SEVERAL major international hedge funds are gearing up to sue the Irish State over allegations that the Government "unlawfully wiped out" in the region of €1.8bn of IBRC bonds when it liquidated the bank last month.
Citing several sources familiar with the matter, the latest edition of the International Financing Review (IFR) says a decision by the IBRC's special liquidator not to appeal a judgment granted to European hedge fund, Assenagon Asset Investment, which sued the bank after it tried to burn its €170m junior bondholding "could now open the floodgates for litigation".
One London-based lawyer who spoke to the IFR said: "I have been approached by creditors looking at what legal avenues are available for them in the IBRC case.
"We will likely see bondholders looking to challenge the exit consent and the legality of the liquidation." Commenting further on the potential illegality of the Government's decision to liquidate the IBRC, a source at a hedge fund with an interest in the now defunct bank said: "There was no external trigger to cause the liquidation, there was no liquidity problem – the bank had a 5 per cent Core Tier 1 ratio.
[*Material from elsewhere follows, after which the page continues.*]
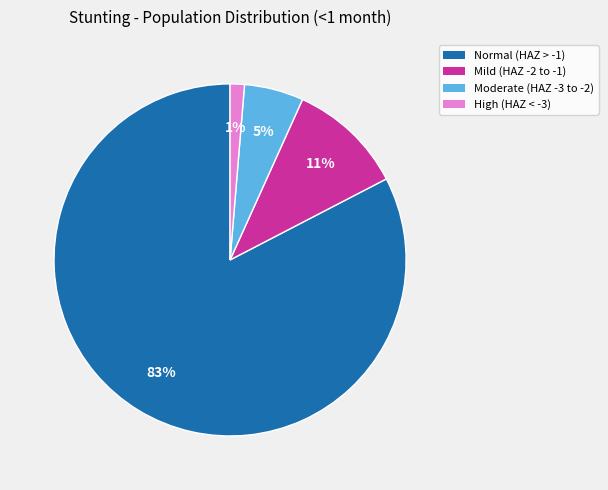

Is there any slice that represents more than half of the pie?

Yes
Basically, the Irish government has said it will just stiff the people doing business with the IBRC."
Already it is understood that Assenagon Asset Investment, which is now known as Xaia Investment, is taking legal advice to reignite its claim against the State, in which it would try to prove that the liquidation of the IBRC was illegal under ECB rules or simply a "contrived" insolvency designed to wipe out its creditors.
Contacted by the Sunday Independent yesterday, a spokesman for the Department of Finance declined to comment on the report in the International Financing Review, choosing to refer instead to the material published in relation to the IBRC liquidation on the department's website on February 6.
On the issue of litigation being taken against the IBRC, the department said then: "Claimants who have issued proceedings against IBRC will now have to pursue and prove their debt to the Special Liquidators. Such claimants will rank as unsecured creditors in the liquidation.
"As would be the case with any liquidation, claimants who issue proceedings against IBRC in respect of claims that arose prior to the winding-up will be unsecured creditors".